INOSAAR’S work with the Green Party, Scott Ainslie continued, “has engaged a whole new generation in the need to atone and begin a process of reparatory justice in the UK and in the US.”
First-hand accounts
Working closely with the Stop the Maangamizi Campaign and with Bell Riberio-Addy, MP, a major step forward was taken in October 2021, with the establishment of the All-Party Parliament Group for African Reparations (APPGAR) in the UK. Dr Frith explains more: “The aim of the APPGAR is to prepare the way for an All-Party Parliamentary Commission of Inquiry for Truth and Reparatory Justice. It will call for submissions from all those with knowledge of the nature and impacts of enslavement and colonialism to provide testimony.
“At a practical level, it is the process of conducting this Commission that is of the utmost importance,” she continues. “In order to be able to hear all voices on this matter, we need a mechanism that will act as a conduit for that conversation. This process cannot be bypassed because there are so many different constituencies and communities of reparations interest that need to be heard.
“The Commission will provide the basis for affected communities and individuals to voice their own self-determined solutions in effecting reparatory justice. It will identify the steps needed to facilitate their participation in any reparatory process in which the United Kingdom is engaged going forwards.”

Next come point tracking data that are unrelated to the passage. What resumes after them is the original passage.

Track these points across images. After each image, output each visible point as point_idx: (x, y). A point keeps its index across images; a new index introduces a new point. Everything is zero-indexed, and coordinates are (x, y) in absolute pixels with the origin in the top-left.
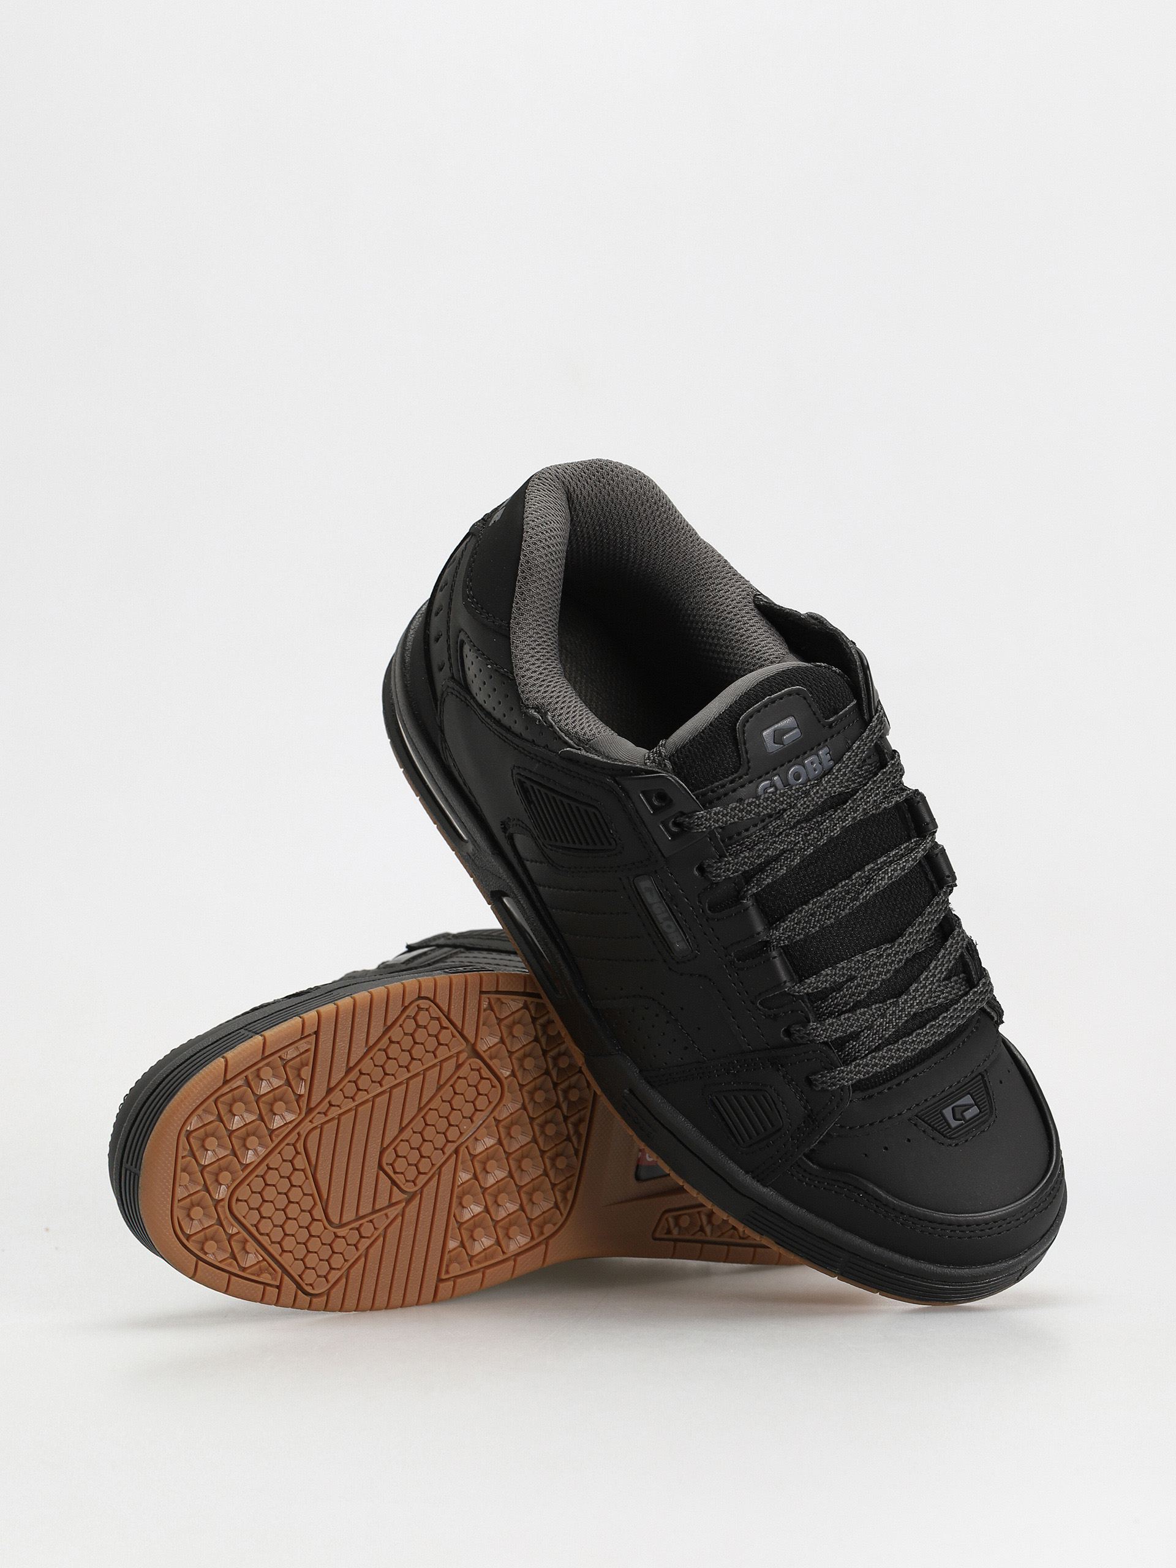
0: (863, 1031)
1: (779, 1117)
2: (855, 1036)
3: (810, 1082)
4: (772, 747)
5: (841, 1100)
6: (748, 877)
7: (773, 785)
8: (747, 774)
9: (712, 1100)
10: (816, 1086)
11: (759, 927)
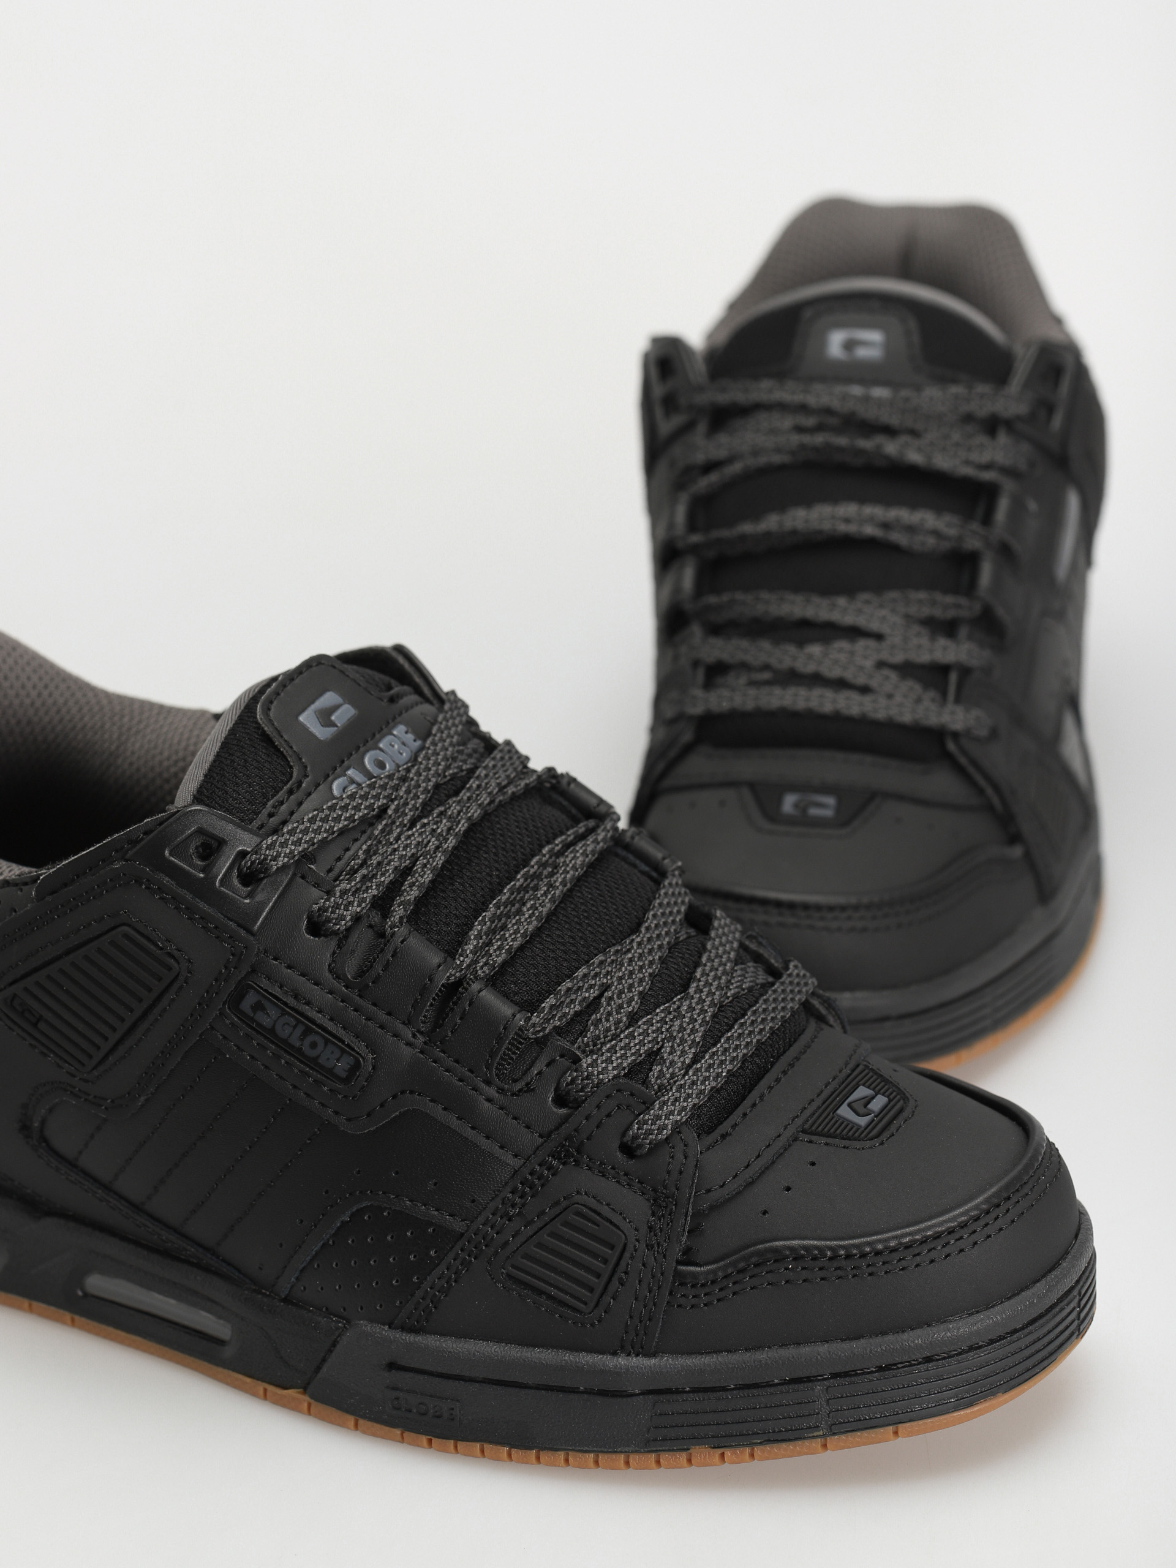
0: (662, 1047)
1: (614, 1229)
2: (653, 1056)
3: (628, 1150)
4: (322, 733)
5: (686, 1145)
6: (383, 904)
7: (352, 781)
8: (306, 776)
9: (509, 1276)
10: (640, 1146)
11: (434, 958)
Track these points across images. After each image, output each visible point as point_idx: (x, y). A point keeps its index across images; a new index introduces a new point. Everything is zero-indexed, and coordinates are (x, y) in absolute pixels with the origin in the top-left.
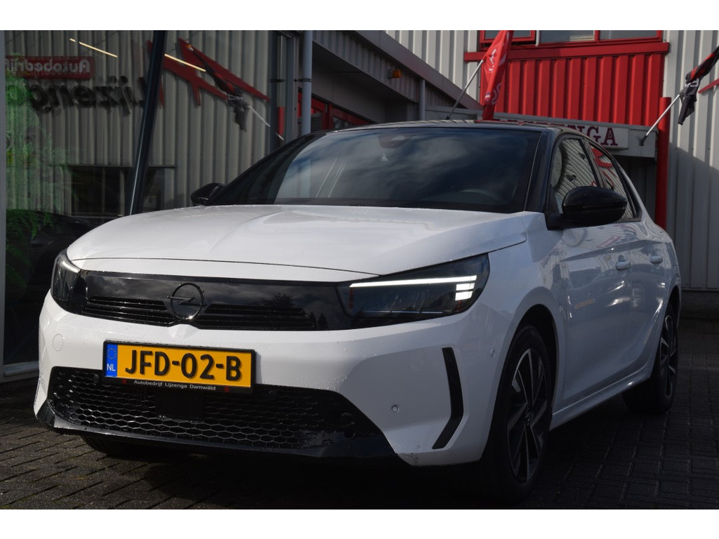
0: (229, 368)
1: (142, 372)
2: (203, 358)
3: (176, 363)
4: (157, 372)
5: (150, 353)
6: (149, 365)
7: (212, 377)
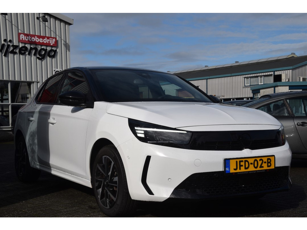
0: (268, 163)
1: (240, 169)
2: (260, 160)
3: (251, 164)
4: (246, 168)
5: (242, 161)
6: (242, 166)
7: (263, 167)
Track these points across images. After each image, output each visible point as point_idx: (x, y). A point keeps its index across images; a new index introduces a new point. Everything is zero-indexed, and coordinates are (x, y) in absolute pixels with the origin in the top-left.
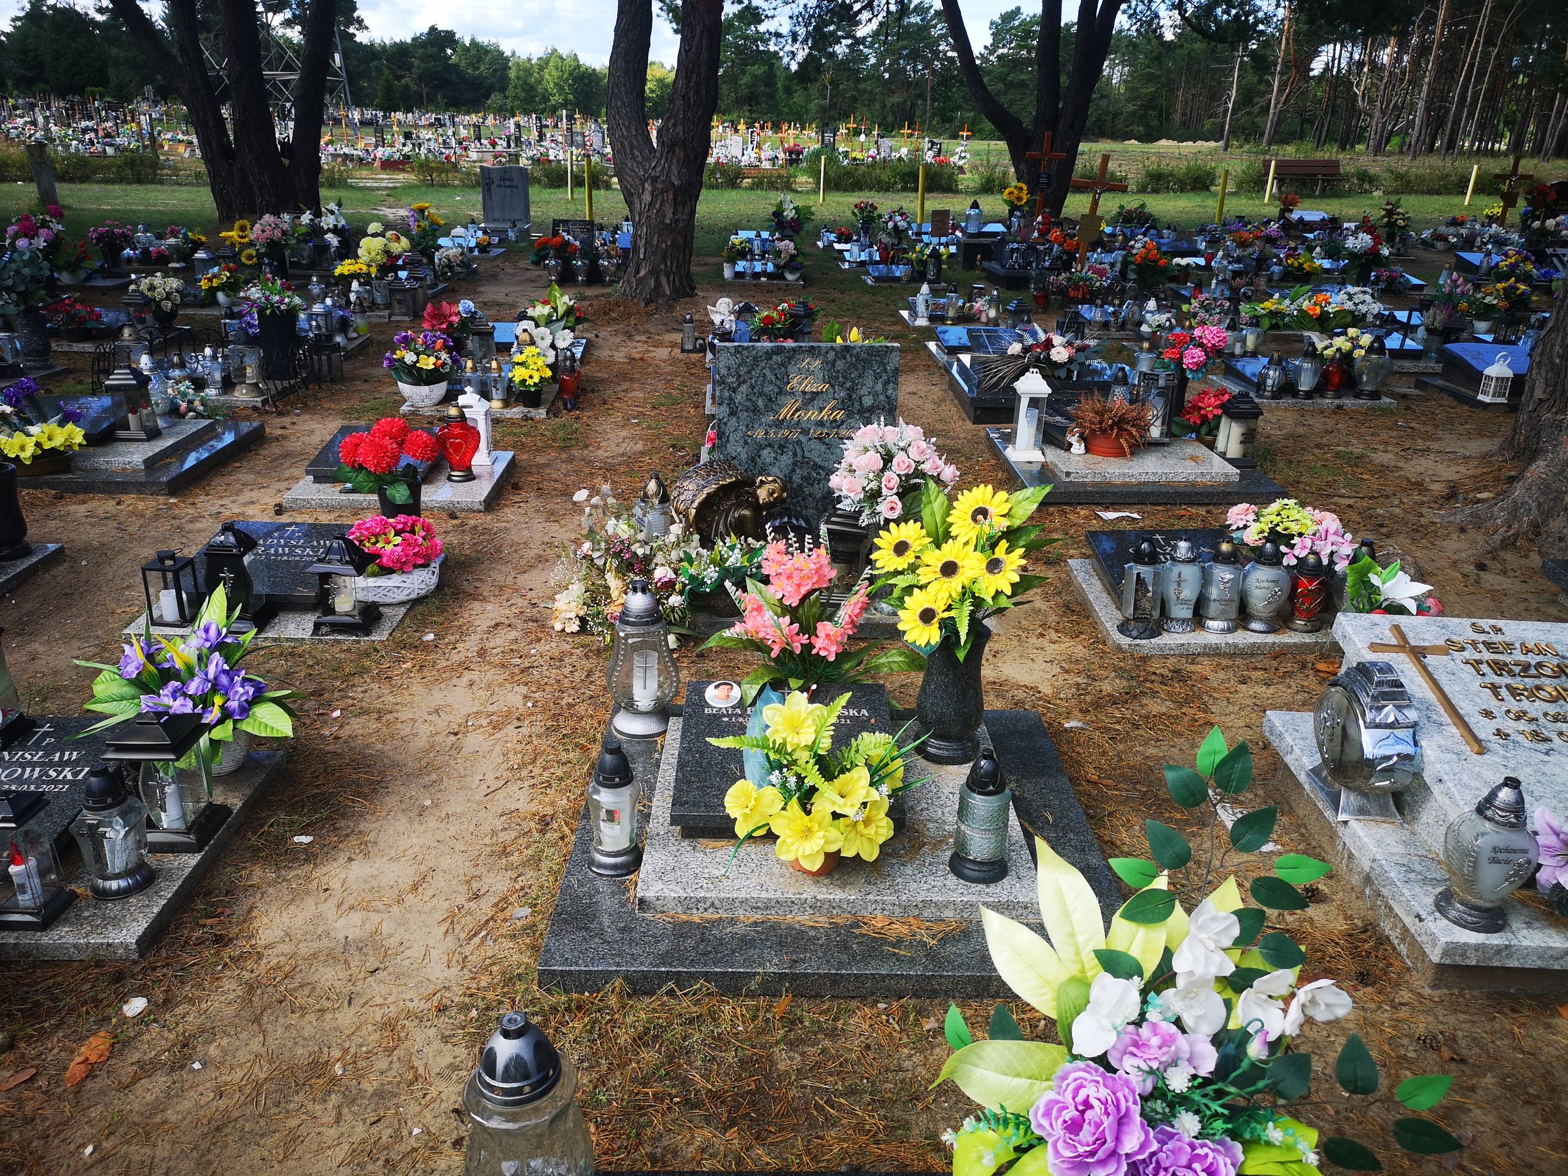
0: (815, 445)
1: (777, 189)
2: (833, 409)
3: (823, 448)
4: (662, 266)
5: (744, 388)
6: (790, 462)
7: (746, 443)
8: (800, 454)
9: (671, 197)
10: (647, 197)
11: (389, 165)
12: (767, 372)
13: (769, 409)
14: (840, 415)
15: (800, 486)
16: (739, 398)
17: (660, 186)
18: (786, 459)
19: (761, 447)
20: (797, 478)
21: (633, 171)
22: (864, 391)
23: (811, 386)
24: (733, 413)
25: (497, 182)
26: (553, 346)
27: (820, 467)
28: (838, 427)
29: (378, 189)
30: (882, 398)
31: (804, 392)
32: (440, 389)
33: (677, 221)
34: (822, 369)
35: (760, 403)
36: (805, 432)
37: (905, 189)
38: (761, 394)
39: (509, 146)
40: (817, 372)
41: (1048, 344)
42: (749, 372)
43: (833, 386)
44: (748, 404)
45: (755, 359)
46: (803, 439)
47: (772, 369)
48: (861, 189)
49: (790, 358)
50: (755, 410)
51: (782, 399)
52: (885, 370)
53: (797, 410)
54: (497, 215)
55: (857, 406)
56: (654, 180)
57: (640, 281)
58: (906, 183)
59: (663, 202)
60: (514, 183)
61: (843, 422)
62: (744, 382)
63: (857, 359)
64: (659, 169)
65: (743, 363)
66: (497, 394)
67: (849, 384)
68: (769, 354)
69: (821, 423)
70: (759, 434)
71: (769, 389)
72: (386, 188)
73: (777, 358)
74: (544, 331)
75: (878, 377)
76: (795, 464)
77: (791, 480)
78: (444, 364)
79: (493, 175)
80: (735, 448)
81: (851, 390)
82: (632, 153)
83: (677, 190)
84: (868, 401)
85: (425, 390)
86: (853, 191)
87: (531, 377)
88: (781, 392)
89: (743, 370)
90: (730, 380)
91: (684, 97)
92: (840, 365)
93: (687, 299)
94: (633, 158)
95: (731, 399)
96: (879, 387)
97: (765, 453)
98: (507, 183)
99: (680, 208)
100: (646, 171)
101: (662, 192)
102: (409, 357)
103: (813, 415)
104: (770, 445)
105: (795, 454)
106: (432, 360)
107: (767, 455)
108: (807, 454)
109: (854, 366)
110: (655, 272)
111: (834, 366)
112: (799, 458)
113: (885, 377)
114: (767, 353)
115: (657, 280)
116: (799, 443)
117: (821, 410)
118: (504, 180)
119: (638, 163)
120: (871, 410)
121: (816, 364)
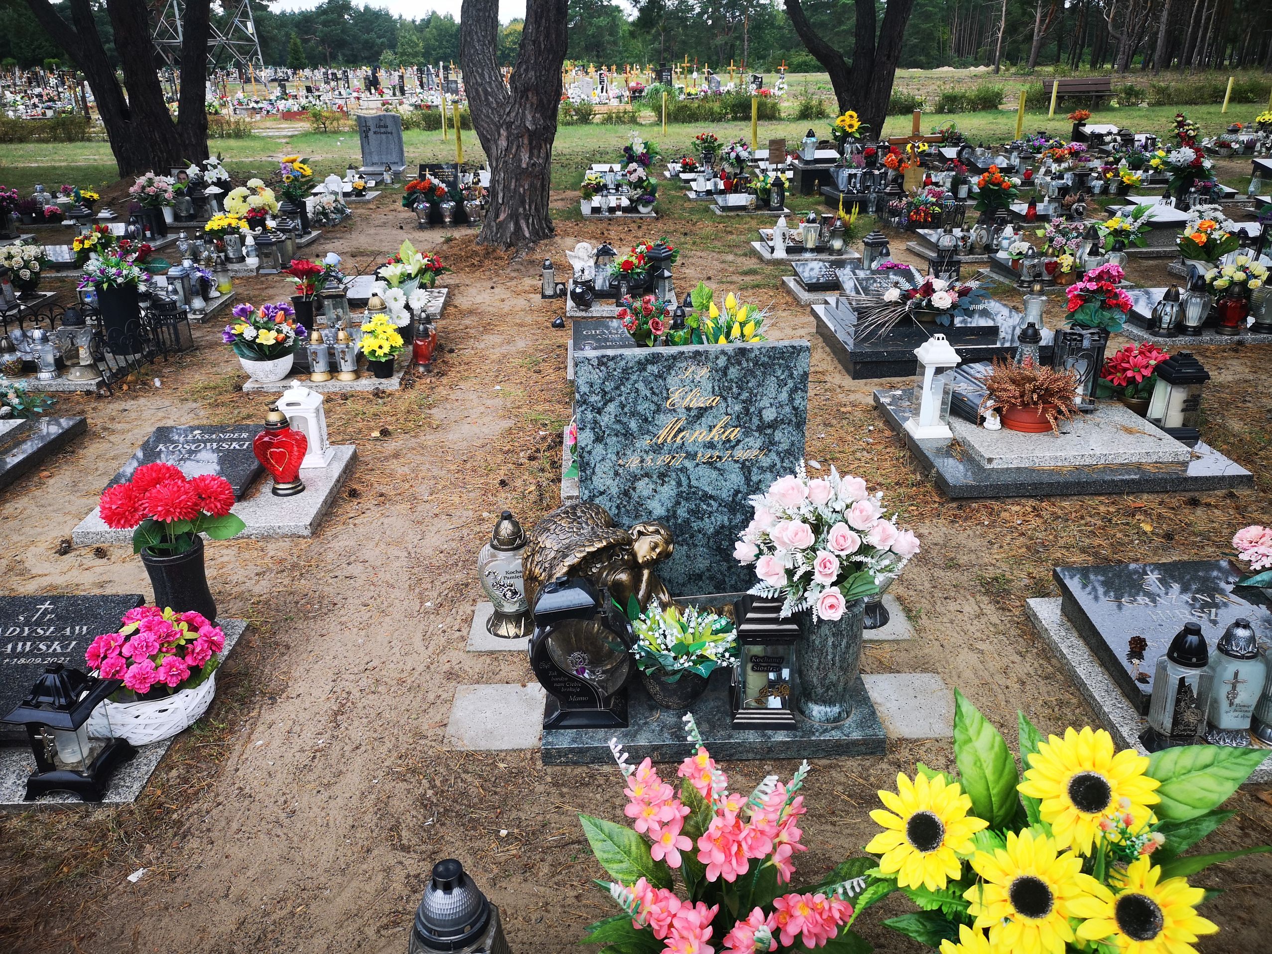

For Dr Frith the work is difficult, but it’s milestones like these that remind her of how important the work of this community is: “I work collectively with reparations activists and together we have seen some really important steps being taken in the past few years. The work is exhausting and non-stop, and requires full commitment and collective endeavour, but it is the wonderful people that I work with that make it all worthwhile.”